LANGFITT: China's Rail Ministry spent more than $8 million on the ticketing Web site. Rail officials say they underestimated demand and have increased bandwidth. Earlier this week at Shanghai Railway Station, ticket lines were only 10 to 12 deep. Most tickets were sold out several days in advance, but not all.

Li Xiusheng, who paints building interiors, bought a seat back to Central China's Anhui Province on the same day.

LI XIUSHENG: (Through Translator) The ticket seller told me there was only one seat left to my hometown. I said thank you. Thank you, Lord. I gave the ticket seller an orange. I'm really happy.

LANGFITT: Li, a Christian, thinks getting the last seat involved divine intervention.

As for Huang Qinghong - the migrant worker who wrote that scathing letter - he finally made it home. The newspaper he wrote to bought him a plane ticket. Speaking by cell phone from his village in Western China's Sichuan Province, Huang said it was only the second time he'd ever flown.

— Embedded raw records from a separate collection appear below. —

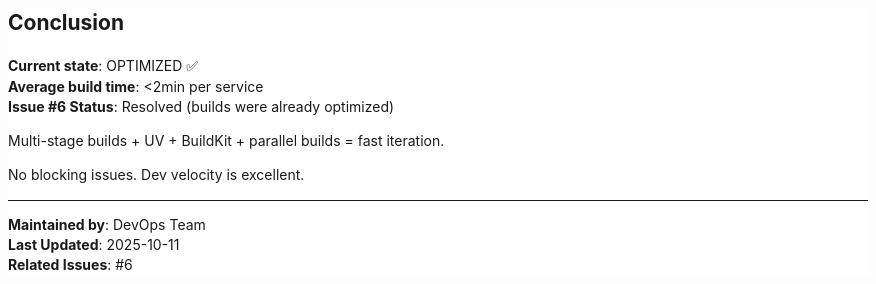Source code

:## Conclusion

**Current state**: OPTIMIZED ✅  
**Average build time**: <2min per service  
**Issue #6 Status**: Resolved (builds were already optimized)

Multi-stage builds + UV + BuildKit + parallel builds = fast iteration.

No blocking issues. Dev velocity is excellent.

---
**Maintained by**: DevOps Team  
**Last Updated**: 2025-10-11  
**Related Issues**: #6
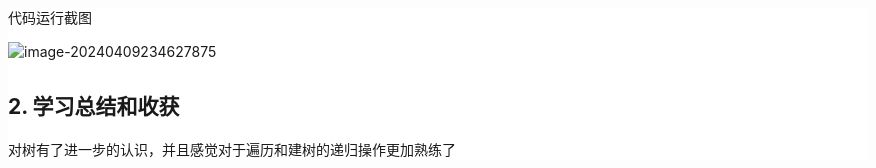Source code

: 

代码运行截图

![image-20240409234627875](C:\Users\86189\AppData\Roaming\Typora\typora-user-images\image-20240409234627875.png)





## 2. 学习总结和收获

对树有了进一步的认识，并且感觉对于遍历和建树的递归操作更加熟练了





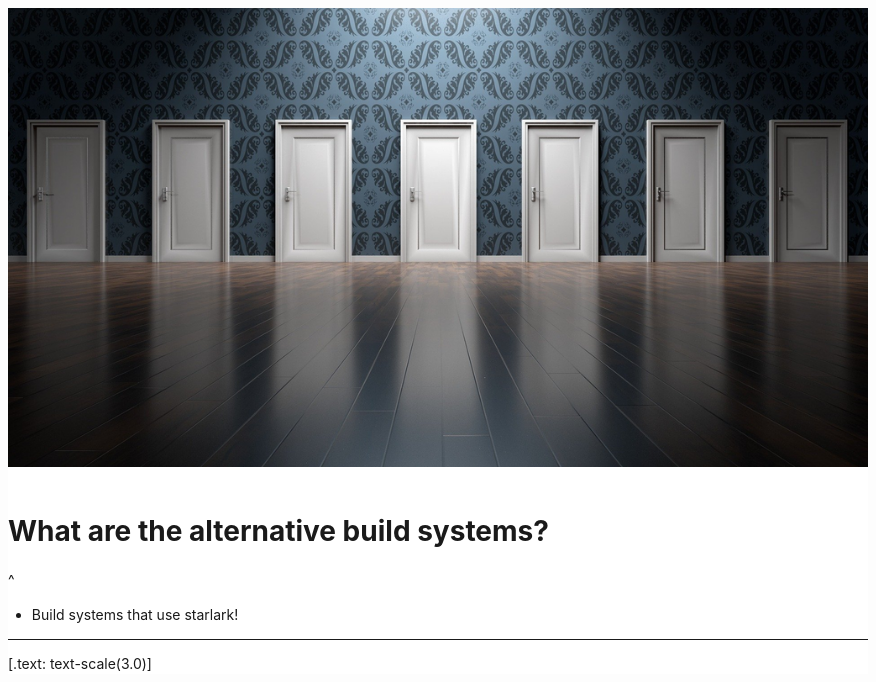 ![fill](images/backgrounds/choices.jpg)

# What are the alternative build systems?

^
- Build systems that use starlark!

---

[.text: text-scale(3.0)]

[^1]: For more examples, checkout [github](https://github.com/bazelbuild/rules_jvm_external/tree/master/examples)
[^2]: For more details on bazel kotlin rules, checkout [github](https://github.com/bazelbuild/rules_kotlin)
[^3]: More info about [BazelCon](https://conf.bazel.build/about)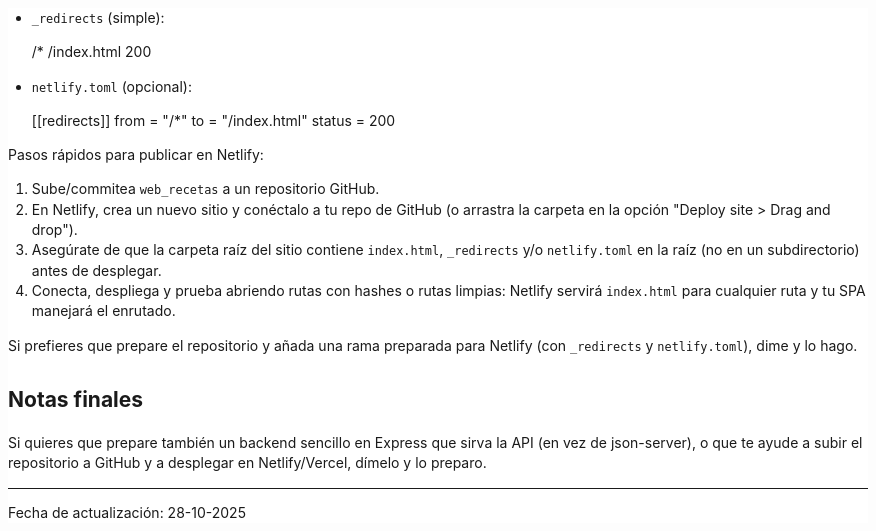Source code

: - `_redirects` (simple):

	/*    /index.html   200

- `netlify.toml` (opcional):

	[[redirects]]
		from = "/*"
		to = "/index.html"
		status = 200

Pasos rápidos para publicar en Netlify:

1) Sube/commitea `web_recetas` a un repositorio GitHub.
2) En Netlify, crea un nuevo sitio y conéctalo a tu repo de GitHub (o arrastra la carpeta en la opción "Deploy site > Drag and drop").
3) Asegúrate de que la carpeta raíz del sitio contiene `index.html`, `_redirects` y/o `netlify.toml` en la raíz (no en un subdirectorio) antes de desplegar.
4) Conecta, despliega y prueba abriendo rutas con hashes o rutas limpias: Netlify servirá `index.html` para cualquier ruta y tu SPA manejará el enrutado.

Si prefieres que prepare el repositorio y añada una rama preparada para Netlify (con `_redirects` y `netlify.toml`), dime y lo hago.

Notas finales
-------------
Si quieres que prepare también un backend sencillo en Express que sirva la API (en vez de json-server), o que te ayude a subir el repositorio a GitHub y a desplegar en Netlify/Vercel, dímelo y lo preparo.

---
Fecha de actualización: 28-10-2025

QINGHONG: (Through Translator) My fellow villagers all said flying must be very comfortable. They felt happy for me and they were envious.

LANGFITT: With good reason. Usually, Huang's New Year's journey is a 30-plus-hour ordeal in packed railway car. The plane flight: a mere two and a half hours.

Frank Langfitt, NPR News, Shanghai.

MONTAGNE: You're listening to MORNING EDITION from NPR News.